The snowdrops nod thickly in Manor House woodland, blossom blushes neatly in planned avenues, ubiquitous roadside borders of daffodils richly sickly yellow; there comes a point where it all suffocates you, where you are looking at yourself through the wrong end of a telescope- where you are outside of yourself and see yourself inside the landscape and the timescape, a distant spire on a horizon hazy with swirling mist of petal fragrance on the wind, a minuscule speck of miserable humanity. You have absorbed as much beauty as is possible without exploding like a ploughed fieldful of gulls disturbed by a shotgun blast, like this blossom will when the coming storm rips it from the twig.
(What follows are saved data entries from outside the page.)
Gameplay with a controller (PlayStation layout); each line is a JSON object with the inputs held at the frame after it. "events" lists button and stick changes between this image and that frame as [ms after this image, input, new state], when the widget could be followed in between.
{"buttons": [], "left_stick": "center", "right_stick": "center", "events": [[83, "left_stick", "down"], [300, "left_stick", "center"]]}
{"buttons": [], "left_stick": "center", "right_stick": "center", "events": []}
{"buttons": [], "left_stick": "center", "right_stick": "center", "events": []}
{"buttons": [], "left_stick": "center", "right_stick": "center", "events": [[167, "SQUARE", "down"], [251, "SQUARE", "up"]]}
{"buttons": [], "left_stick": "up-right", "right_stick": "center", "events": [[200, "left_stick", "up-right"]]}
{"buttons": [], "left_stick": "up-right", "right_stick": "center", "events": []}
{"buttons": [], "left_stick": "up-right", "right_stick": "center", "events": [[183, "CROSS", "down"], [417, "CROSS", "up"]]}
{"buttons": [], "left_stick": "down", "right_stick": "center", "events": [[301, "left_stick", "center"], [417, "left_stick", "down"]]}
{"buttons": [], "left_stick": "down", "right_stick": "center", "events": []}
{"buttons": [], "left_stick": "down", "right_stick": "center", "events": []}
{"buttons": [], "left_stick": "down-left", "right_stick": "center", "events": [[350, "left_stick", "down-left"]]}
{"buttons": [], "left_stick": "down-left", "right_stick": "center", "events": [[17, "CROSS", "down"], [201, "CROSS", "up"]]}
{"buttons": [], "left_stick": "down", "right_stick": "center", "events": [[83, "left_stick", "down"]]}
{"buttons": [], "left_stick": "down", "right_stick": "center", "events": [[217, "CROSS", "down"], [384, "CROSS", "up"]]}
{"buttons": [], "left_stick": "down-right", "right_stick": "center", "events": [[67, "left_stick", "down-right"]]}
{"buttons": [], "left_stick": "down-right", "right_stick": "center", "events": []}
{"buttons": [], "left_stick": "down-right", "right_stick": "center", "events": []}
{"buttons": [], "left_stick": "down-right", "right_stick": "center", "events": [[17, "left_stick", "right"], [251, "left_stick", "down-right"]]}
At this point in our outing we hit the military garrison at Strensall. I had never imagined I would ever feel particularly nostalgic enough about the Army Camps I lived in or near for the first twenty years of my life, to welcome the memories the brickwork of the married quarters, the squareness, the grey and red, the white lines , line and lines , everything in lines brought tumbling into my consciousness. Even the heathland was the same as at Leipzig Barracks, the fences, the warning signs, the Scots pines. No, I had never imagined ever feeling fondness for the concrete grimness of it all, but today, after the surfeit of beauty, I positively embraced it and looked favourably upon the village as a possible future home with echoes of my distant past. The odd and unexpected symbiotic symmetry pleased and soothed my spirits.
Heading into the outer city, we took a wrong turning, if there is such a thing when exploring, and drove round and round an estate the like of which is not mentioned in the tourist brochures or guidebooks of York. Crumbling, chip boarded up, the people are poor, the streets threatening in a blank staring kind of way. We pulled up at T junction, escape in sight in the form of the Bootham Bar, gateway through the ancient city wall rising before of us . A lollipop sign read STOP in the red circle. Under this someone had written in fat black marker pen:
"POETS".
I have no idea what it means.
1 comment:
I love the moors, and their wildness, I also love the towns and their quaintness.
The rambling views and the ways of the people who live their, even we can feel like foreigners in our own country travelling around these parts.
I love York and all the history of the place.